◆ Source data:
***

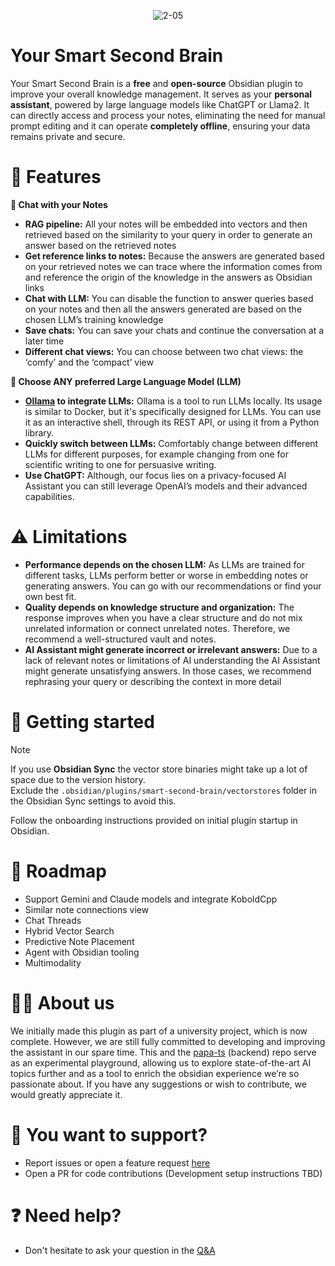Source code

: <div align="center">

![2-05](https://github.com/your-papa/obsidian-Smart2Brain/assets/48623649/0f9671ab-c39a-46f1-b3e8-bc045b578965)

</div>

# Your Smart Second Brain

Your Smart Second Brain is a **free** and **open-source** Obsidian plugin to improve your overall knowledge management.
It serves as your **personal assistant**, powered by large language models like ChatGPT or Llama2.
It can directly access and process your notes, eliminating the need for manual prompt editing and it can operate **completely offline**, ensuring your data remains private and secure.

# 🌟 Features

**📝 Chat with your Notes**

- **RAG pipeline:** All your notes will be embedded into vectors and then retrieved based on the similarity to your query in order to generate an answer based on the retrieved notes
- **Get reference links to notes:** Because the answers are generated based on your retrieved notes we can trace where the information comes from and reference the origin of the knowledge in the answers as Obsidian links
- **Chat with LLM:** You can disable the function to answer queries based on your notes and then all the answers generated are based on the chosen LLM’s training knowledge
- **Save chats:** You can save your chats and continue the conversation at a later time
- **Different chat views:** You can choose between two chat views: the ‘comfy’ and the ‘compact’ view

**🤖 Choose ANY preferred Large Language Model (LLM)**

- **[Ollama](https://ollama.com/) to integrate LLMs:** Ollama is a tool to run LLMs locally. Its usage is similar to Docker, but it's specifically designed for LLMs. You can use it as an interactive shell, through its REST API, or using it from a Python library.
- **Quickly switch between LLMs:** Comfortably change between different LLMs for different purposes, for example changing from one for scientific writing to one for persuasive writing.
- **Use ChatGPT:** Although, our focus lies on a privacy-focused AI Assistant you can still leverage OpenAI’s models and their advanced capabilities.

# ⚠️ Limitations

- **Performance depends on the chosen LLM:** As LLMs are trained for different tasks, LLMs perform better or worse in embedding notes or generating answers. You can go with our recommendations or find your own best fit.
- **Quality depends on knowledge structure and organization:** The response improves when you have a clear structure and do not mix unrelated information or connect unrelated notes. Therefore, we recommend a well-structured vault and notes.
- **AI Assistant might generate incorrect or irrelevant answers:** Due to a lack of relevant notes or limitations of AI understanding the AI Assistant might generate unsatisfying answers. In those cases, we recommend rephrasing your query or describing the context in more detail

# 🔧 Getting started
> [!NOTE]  
> If you use **Obsidian Sync** the vector store binaries might take up a lot of space due to the version history.  
> Exclude the `.obsidian/plugins/smart-second-brain/vectorstores` folder in the Obsidian Sync settings to avoid this.

Follow the onboarding instructions provided on initial plugin startup in Obsidian.

# 🎯 Roadmap

- Support Gemini and Claude models and integrate KoboldCpp
- Similar note connections view
- Chat Threads
- Hybrid Vector Search
- Predictive Note Placement
- Agent with Obsidian tooling
- Multimodality

# 👨‍🎓 About us

We initially made this plugin as part of a university project, which is now complete. However, we are still fully committed to developing and improving the assistant in our spare time.
This and the [papa-ts](https://github.com/your-papa/papa-ts) (backend) repo serve as an experimental playground, allowing us to explore state-of-the-art AI topics further and as a tool to enrich the obsidian experience we’re so passionate about.
If you have any suggestions or wish to contribute, we would greatly appreciate it.

# 📢 You want to support?

- Report issues or open a feature request [here](https://github.com/your-papa/obsidian-Smart2Brain/issues/new/choose)
- Open a PR for code contributions (Development setup instructions TBD)

# ❓ Need help?

- Don't hesitate to ask your question in the [Q&A](https://github.com/your-papa/obsidian-Smart2Brain/discussions/categories/q-a)
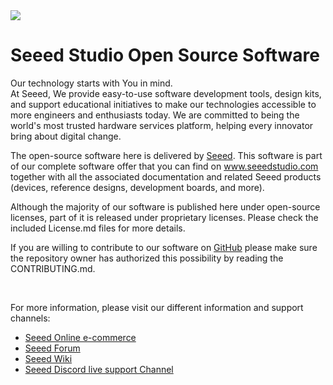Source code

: <img src="https://media-cdn.seeedstudio.com/media/logo/stores/4/logo_2018_horizontal.png" />

#  Seeed Studio Open Source Software

Our technology starts with You in mind.<br/>
At Seeed, We provide easy-to-use software development tools, design kits, and support educational initiatives to make our technologies accessible to more engineers and enthusiasts today. We are committed to being the world's most trusted hardware services platform, helping every innovator bring about digital change.

The open-source software here is delivered by [Seeed](https://www.seeed.cc/). This software is part of our complete software offer that you can find on  www.seeedstudio.com together with all the associated documentation and related Seeed products (devices, reference designs, development boards, and more).

Although the majority of our software is published here under open-source licenses, part of it is released under proprietary licenses. Please check the included License.md files for more details.

If you are willing to contribute to our software on [GitHub](https://github.com/Seeed-Studio) please make sure the repository owner has authorized this possibility by reading the CONTRIBUTING.md.

<br/>

For more information, please visit our different information and support channels:

- [Seeed Online e-commerce](www.seeedstudio.com) 
- [Seeed Forum](https://forum.seeedstudio.com/)
- [Seeed Wiki](https://wiki.seeeedstudio.com/)
- [Seeed Discord live support Channel](https://discord.gg/QqMgVwHT3X)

***

◆ What you are asked to do: From the first line of the records through the line containing "- **Quickly switch", please output exactly those lines and nothing more, leaving out the pictures.

◆ Answer to this task:
Source code

: <div align="center">

![2-05](https://github.com/your-papa/obsidian-Smart2Brain/assets/48623649/0f9671ab-c39a-46f1-b3e8-bc045b578965)

</div>

# Your Smart Second Brain

Your Smart Second Brain is a **free** and **open-source** Obsidian plugin to improve your overall knowledge management.
It serves as your **personal assistant**, powered by large language models like ChatGPT or Llama2.
It can directly access and process your notes, eliminating the need for manual prompt editing and it can operate **completely offline**, ensuring your data remains private and secure.

# 🌟 Features

**📝 Chat with your Notes**

- **RAG pipeline:** All your notes will be embedded into vectors and then retrieved based on the similarity to your query in order to generate an answer based on the retrieved notes
- **Get reference links to notes:** Because the answers are generated based on your retrieved notes we can trace where the information comes from and reference the origin of the knowledge in the answers as Obsidian links
- **Chat with LLM:** You can disable the function to answer queries based on your notes and then all the answers generated are based on the chosen LLM’s training knowledge
- **Save chats:** You can save your chats and continue the conversation at a later time
- **Different chat views:** You can choose between two chat views: the ‘comfy’ and the ‘compact’ view

**🤖 Choose ANY preferred Large Language Model (LLM)**

- **[Ollama](https://ollama.com/) to integrate LLMs:** Ollama is a tool to run LLMs locally. Its usage is similar to Docker, but it's specifically designed for LLMs. You can use it as an interactive shell, through its REST API, or using it from a Python library.
- **Quickly switch between LLMs:** Comfortably change between different LLMs for different purposes, for example changing from one for scientific writing to one for persuasive writing.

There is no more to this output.